As a Millennial…I still received the message that being gay was strange and disgusting, and being trans was freakish and deluded. To be both gay and trans was too bizarre to even consider. Anti-gay laws convinced me I was an impossible, dangerous thing. Children and families needed protection from even the idea of me.

Believing all that about myself was absolutely shattering. It ruined my physical and mental health, and for many years destroyed my ability to love others. This is exactly the fate states like Iowa, Texas, and Florida are currently setting trans kids up for. The many political victories gay people have won in recent years have done nothing to prevent this. It was always conditional acceptance, as easily taken away as it was given.

But our autonomy and dignity should not belong to others like this. It should only ever belong to us.
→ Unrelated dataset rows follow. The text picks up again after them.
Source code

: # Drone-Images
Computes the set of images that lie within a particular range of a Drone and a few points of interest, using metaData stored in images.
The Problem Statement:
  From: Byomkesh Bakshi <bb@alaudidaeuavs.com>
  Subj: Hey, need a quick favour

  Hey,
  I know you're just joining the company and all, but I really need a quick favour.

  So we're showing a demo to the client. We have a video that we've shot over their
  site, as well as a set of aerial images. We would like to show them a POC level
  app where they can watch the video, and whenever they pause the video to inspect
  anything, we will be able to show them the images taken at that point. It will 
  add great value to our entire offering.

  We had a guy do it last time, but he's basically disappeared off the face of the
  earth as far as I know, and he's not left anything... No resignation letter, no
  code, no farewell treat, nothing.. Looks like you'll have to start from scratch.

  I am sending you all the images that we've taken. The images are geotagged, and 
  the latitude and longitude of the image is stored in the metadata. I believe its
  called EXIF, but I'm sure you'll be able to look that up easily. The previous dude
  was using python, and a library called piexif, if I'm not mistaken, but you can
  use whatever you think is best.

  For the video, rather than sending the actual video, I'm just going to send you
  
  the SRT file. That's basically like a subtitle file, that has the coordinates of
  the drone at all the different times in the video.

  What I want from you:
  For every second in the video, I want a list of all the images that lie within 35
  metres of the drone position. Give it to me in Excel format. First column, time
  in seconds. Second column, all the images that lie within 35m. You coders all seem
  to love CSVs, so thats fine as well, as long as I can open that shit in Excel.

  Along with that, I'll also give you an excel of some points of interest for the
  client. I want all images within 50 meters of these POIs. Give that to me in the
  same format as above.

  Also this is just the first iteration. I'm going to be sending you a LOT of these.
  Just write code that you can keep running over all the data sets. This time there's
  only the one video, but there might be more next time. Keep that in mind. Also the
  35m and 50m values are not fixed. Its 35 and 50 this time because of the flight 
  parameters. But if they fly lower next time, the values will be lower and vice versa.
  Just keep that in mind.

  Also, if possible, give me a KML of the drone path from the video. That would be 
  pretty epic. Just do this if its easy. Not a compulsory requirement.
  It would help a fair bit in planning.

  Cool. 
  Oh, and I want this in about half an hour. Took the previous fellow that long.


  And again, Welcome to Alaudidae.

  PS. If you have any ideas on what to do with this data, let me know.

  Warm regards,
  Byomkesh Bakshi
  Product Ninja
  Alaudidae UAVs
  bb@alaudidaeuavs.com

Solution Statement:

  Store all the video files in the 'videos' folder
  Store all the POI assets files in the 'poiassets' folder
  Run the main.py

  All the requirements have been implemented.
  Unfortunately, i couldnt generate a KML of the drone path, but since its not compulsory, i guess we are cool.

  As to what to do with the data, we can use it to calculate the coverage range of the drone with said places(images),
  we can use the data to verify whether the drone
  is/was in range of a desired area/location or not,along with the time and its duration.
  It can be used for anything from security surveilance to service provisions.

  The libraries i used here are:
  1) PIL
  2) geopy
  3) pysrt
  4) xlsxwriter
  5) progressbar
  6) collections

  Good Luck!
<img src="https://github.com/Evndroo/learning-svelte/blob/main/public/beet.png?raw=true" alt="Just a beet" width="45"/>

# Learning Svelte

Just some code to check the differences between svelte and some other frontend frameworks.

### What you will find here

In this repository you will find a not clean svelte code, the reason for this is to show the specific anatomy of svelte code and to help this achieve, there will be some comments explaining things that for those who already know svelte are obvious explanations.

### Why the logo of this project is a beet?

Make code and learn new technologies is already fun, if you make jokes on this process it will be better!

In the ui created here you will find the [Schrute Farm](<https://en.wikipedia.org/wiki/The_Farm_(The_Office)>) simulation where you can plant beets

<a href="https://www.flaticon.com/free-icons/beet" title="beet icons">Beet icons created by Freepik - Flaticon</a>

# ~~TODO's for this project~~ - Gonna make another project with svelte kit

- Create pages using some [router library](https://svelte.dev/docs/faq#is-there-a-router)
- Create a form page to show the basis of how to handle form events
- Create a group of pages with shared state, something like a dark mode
I am not here to write inspiring calls to political action. I’m not interested in begging people to call their representatives or get to the polls. I don’t want to waste anyone’s energy or hope like that anymore. I no longer believe there is any liberation to be found within a legal system that has already tried, many times, to legislate entire groups of people out of existence. I think our power as trans people will not be attained through conventional political channels, but by standing together in proud disobedience of the laws that attempt to control our identities and bodies. I think our committed cis allies must be ready to disobey unjust laws too.

If your professional life is touched by these anti-trans laws, I believe you have a moral obligation to break them. If you’re a teacher, doctor, therapist, or school psychologist in Texas, you must be willing to protect transgender kids and their families. If it proves necessary, refuse to report trans kids’ existence to the government. Disrupt and thwart your colleagues’ attempts to report trans families, too. Lose documents. Slow down processes. Lie. Find any methods you can to grind this dehumanizing machine to a halt.

If you’re a healthcare provider in Iowa, find surreptitious ways to deliver care to your trans patients. Help trans families find the resources they need, and build networks with your colleagues in other states, to keep trans kids treated and safe. If you’re a school teacher in Florida, protect your gay and trans students from harassment, and quietly provide information that will help them understand themselves. If you are a parent or educator anywhere in the country, be on alert for transphobic, homophobic policies and undercut them at every possible turn. Every unjust rule is an opportunity to break it. You have so more power than you realize — and far more options than our political system would like you to see.